The Evening Standard’s “Londoner’s Diary” made amusing weather of the long-awaited retirement of that incorruptible old crime-stopper Superintendent Frank Gridley of Scotland Yard, “known affectionately to the London underworld as Old Gridiron.” In reality, retirement was the last thing that lay in store for him. One of Britain’s leading security companies was poised to snap him up just as soon as he had taken his wife on a long-promised holiday on the island of Majorca.
The departure of Rob and Lesley from the police service received by contrast no publicity at all, though insiders noted that one of Gridley’s last acts before leaving the Yard had been to press for the removal of what he termed “a new breed of unscrupulous careerists” who were giving the Force a bad name.
Ghita Pearson, a
nother would-be careerist, was not successful in her application for acceptance as an established British foreign servant. Although her examination results were good to excellent, confidential reports from the Nairobi High Commission gave cause for concern. Ruling that she was “too easily swayed by her personal feelings,” Personnel Department advised her to wait a couple of years and reapply. Her mixed race, it was emphasised, was not a factor.

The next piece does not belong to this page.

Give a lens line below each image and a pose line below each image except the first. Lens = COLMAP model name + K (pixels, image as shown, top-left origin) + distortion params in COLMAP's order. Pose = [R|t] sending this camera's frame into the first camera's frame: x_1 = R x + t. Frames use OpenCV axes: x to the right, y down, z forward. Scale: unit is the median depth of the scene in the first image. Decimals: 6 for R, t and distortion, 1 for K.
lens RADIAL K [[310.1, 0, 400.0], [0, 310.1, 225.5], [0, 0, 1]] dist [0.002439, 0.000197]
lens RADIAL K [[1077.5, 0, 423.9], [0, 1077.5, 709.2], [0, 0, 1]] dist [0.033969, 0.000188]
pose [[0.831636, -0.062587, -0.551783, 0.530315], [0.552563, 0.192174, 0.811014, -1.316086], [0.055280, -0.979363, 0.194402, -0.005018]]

No question mark at all, however, hung over the unhappy passing of Justin Quayle. Deranged by despair and grief, he had taken his own life at the very spot where his wife Tessa had been murdered only weeks before. His swift loss of mental balance had been an open secret among those entrusted with his welfare. His employers in London had gone to every length short of locking him up in an effort to save him from himself. The news that his trusted friend Arnold Bluhm was also his wife’s murderer had dealt the final blow. Traces of systematic beating around his abdomen and lower body told their own sad story to the tightly knit group of insiders who were privy to the secret: in the days leading up to his death, Quayle had resorted to self-flagellation. How he had come by the fatal weapon—an assassin’s short-barrelled .38 pistol in excellent condition with five soft-nosed bullets remaining in the chamber—was a mystery unlikely to be resolved. A rich and desperate man bent upon his own destruction is sure to find a way. His final resting-place in Langata cemetery, the press noted with approval, had reunited him with his wife and child.

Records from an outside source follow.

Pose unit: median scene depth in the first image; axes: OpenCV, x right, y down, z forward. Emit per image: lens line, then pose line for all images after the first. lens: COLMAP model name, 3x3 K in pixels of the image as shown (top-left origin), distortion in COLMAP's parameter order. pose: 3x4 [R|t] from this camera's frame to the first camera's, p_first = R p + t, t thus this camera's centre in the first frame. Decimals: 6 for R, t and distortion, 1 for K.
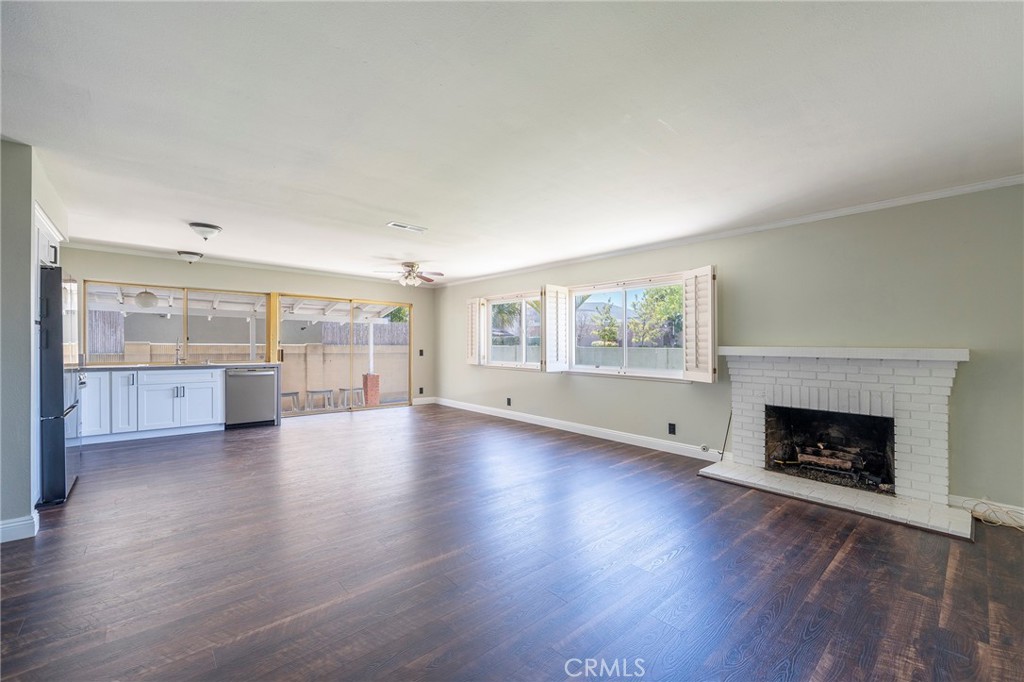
lens RADIAL K [[414.2, 0, 512.0], [0, 414.2, 341.0], [0, 0, 1]] dist [-0.000548, 0.000137]
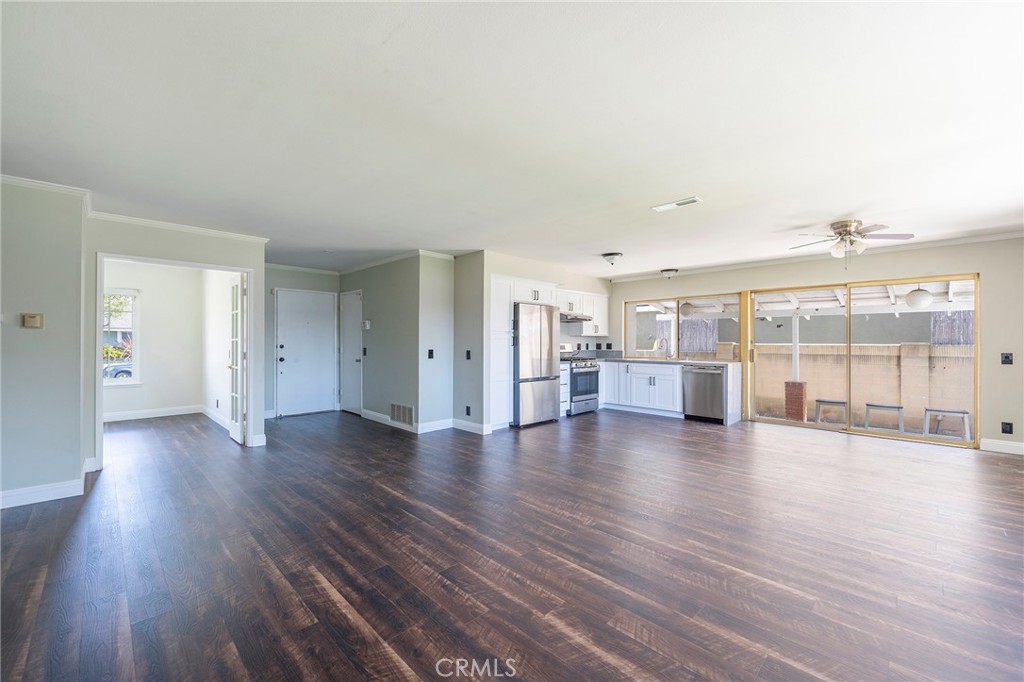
lens RADIAL K [[420.1, 0, 515.0], [0, 420.1, 335.6], [0, 0, 1]] dist [-0.000225, -0.000180]
pose [[0.063107, -0.022634, -0.997750, 0.374526], [0.007903, 0.999723, -0.022179, 0.006461], [0.997975, -0.006485, 0.063269, 0.396959]]
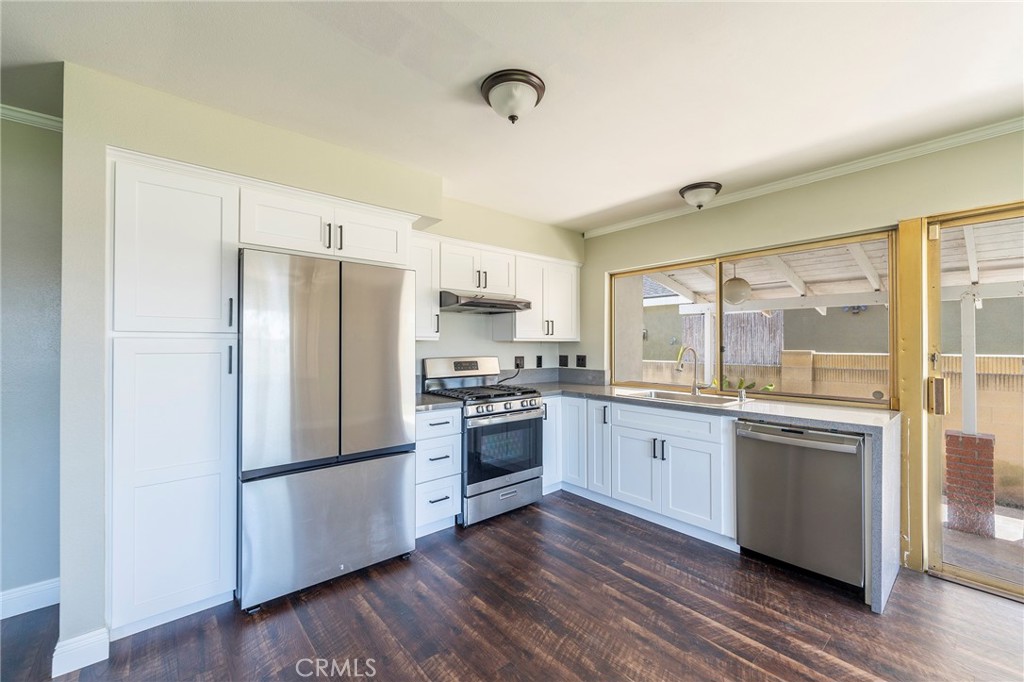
lens RADIAL K [[414.2, 0, 512.0], [0, 414.2, 341.0], [0, 0, 1]] dist [-0.000548, 0.000137]
pose [[-0.017179, -0.017988, -0.999691, -0.207074], [0.009369, 0.999791, -0.018151, -0.007683], [0.999809, -0.009677, -0.017007, 0.656098]]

The permanent government of England, on which her transient politicians spin and posture like so many table dancers, had once more done its duty: except, that is, in one small but irritating respect. Justin, it seemed, had spent the last weeks of his life composing a “black dossier” purporting to prove that Tessa and Bluhm had been murdered for knowing too much about the evil dealings of one of the world’s most prestigious pharmaceutical companies which so far had contrived to remain anonymous. Some upstart solicitor of Italian origin—a relation of the dead woman to boot—had come forward and, making free use of his late clients’ money, retained the services of a professional troublemaker who hid behind the mask of Public Relations Agent. The same hapless solicitor had allied himself with a firm of supercharged City lawyers famous for their pugnacity. The house of Oakey, Oakey & Farmeloe, representing the unnamed company, challenged the use of clients’ funds for this purpose, but without success. They had to content themselves with serving writs on any newspaper that dared take up the story.